The Akron Legal News

Login | March 28, 2024

Dayton Law gets approval for online degree

RICHARD WEINER
Technology for Lawyers

Published: June 22, 2018

The University of Dayton School of Law received approval from the American Bar Association to offer a “hybrid” online law degree. The new program will begin in 2019.

The ABA granted a variance to the school in early May after a fairly short application and review process, said law school dean Andrew Strauss. “We proposed it about a year ago, and there was a lot to do,” he said. The proposal had to go through a three-tier approval process, and the ABA was sufficiently impressed to sign off on it.

The program is called “hybrid” because it combines online and in-person classes, and also because it combines live and prerecorded classroom settings, said Strauss. The program is limited to 50 students in two classes of 25 each and is designed for people in remote areas—both in and outside of the US-- who could not access a legal education without traveling long distances or living in difficult circumstances.

“We want to increase access to legal education, which equates to increasing access to justice, especially in rural areas” where legal counsel is difficult to obtain, said Strauss.

Strauss said that the ABA needed an in-person component to the program, but that that could be accomplished by a planned one-week introductory course at the Dayton campus.

The program is being designed and built in conjunction with online education giant 2U, which handles other online programs for the university.
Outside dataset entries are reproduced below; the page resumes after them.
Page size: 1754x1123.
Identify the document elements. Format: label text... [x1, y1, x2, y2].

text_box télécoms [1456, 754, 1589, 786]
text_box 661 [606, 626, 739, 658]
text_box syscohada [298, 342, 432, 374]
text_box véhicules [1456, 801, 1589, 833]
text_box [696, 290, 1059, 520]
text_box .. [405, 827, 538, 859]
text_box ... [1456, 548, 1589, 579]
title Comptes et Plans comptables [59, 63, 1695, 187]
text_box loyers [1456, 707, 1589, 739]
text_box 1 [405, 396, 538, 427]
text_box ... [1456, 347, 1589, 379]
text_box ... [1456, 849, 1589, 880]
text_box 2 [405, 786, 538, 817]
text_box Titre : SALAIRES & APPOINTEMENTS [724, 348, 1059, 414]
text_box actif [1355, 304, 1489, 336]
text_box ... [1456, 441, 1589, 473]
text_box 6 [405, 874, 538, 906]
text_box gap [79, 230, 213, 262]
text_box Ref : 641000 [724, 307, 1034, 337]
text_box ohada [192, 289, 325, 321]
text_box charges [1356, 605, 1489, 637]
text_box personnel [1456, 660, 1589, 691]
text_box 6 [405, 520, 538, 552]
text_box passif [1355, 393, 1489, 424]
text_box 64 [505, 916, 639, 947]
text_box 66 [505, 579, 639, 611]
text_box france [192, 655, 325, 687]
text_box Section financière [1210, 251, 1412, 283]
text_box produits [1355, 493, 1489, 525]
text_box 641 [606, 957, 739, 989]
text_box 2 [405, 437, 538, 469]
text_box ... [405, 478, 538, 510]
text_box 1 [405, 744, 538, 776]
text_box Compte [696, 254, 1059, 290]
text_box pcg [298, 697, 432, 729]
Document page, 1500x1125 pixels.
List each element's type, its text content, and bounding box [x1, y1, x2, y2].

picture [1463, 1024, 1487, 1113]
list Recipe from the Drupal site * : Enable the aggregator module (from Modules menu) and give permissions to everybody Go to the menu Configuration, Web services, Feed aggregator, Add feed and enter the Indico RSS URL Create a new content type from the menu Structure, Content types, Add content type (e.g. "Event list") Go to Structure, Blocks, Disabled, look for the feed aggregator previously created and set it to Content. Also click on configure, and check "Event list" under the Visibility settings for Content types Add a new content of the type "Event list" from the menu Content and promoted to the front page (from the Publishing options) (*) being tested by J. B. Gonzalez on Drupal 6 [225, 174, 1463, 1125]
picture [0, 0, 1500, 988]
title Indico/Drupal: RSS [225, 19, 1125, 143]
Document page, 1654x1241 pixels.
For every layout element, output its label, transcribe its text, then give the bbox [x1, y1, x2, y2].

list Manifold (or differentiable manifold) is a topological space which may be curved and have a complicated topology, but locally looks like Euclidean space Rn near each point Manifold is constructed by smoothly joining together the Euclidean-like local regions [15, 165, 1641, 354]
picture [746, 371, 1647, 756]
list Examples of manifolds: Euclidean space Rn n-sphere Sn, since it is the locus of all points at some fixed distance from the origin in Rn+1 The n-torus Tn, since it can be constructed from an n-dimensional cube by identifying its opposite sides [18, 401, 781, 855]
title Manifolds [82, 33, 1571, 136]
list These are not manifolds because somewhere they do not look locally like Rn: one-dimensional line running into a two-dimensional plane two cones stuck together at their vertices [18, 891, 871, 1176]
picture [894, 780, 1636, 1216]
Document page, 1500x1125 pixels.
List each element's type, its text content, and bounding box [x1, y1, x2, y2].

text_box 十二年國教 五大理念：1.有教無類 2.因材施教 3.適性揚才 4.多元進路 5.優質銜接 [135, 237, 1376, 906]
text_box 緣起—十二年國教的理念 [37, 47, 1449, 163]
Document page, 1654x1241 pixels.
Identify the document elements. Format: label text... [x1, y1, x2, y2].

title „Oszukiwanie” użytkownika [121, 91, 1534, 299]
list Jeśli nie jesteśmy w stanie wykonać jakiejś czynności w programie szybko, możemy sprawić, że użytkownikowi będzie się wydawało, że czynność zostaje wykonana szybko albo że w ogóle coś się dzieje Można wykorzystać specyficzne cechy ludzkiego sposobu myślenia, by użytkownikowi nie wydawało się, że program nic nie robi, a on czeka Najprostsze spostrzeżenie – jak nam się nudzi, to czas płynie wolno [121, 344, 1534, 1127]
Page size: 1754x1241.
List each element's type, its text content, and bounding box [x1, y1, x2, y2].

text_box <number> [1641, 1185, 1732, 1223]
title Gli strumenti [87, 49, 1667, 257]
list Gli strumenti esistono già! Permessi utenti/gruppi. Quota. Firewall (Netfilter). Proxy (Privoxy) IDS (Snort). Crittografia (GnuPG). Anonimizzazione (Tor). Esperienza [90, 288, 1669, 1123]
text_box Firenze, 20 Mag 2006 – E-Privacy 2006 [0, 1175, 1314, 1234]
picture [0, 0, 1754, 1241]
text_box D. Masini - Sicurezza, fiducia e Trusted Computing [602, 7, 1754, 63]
The courses will consist of about half prerecorded materials and half live classroom. It will be a different way of teaching for the faculty, of course, said Strauss. The classes will have to be designed and recorded before the beginning of the semester. No more winging it for the teaching staff—which is basically how I taught law classes in college for all those years.

The tuition will also reflect the need to pay for the technology behind the program, so there will be a premium, Strauss said—although they don’t yet have a solid figure for that.

So—if this news is in this column, this is about far-seeing tech, correct? That’s what Strauss (who seems like a really good guy) thinks. “This is a new model for the next century of legal education,” he said. Yeah, could be.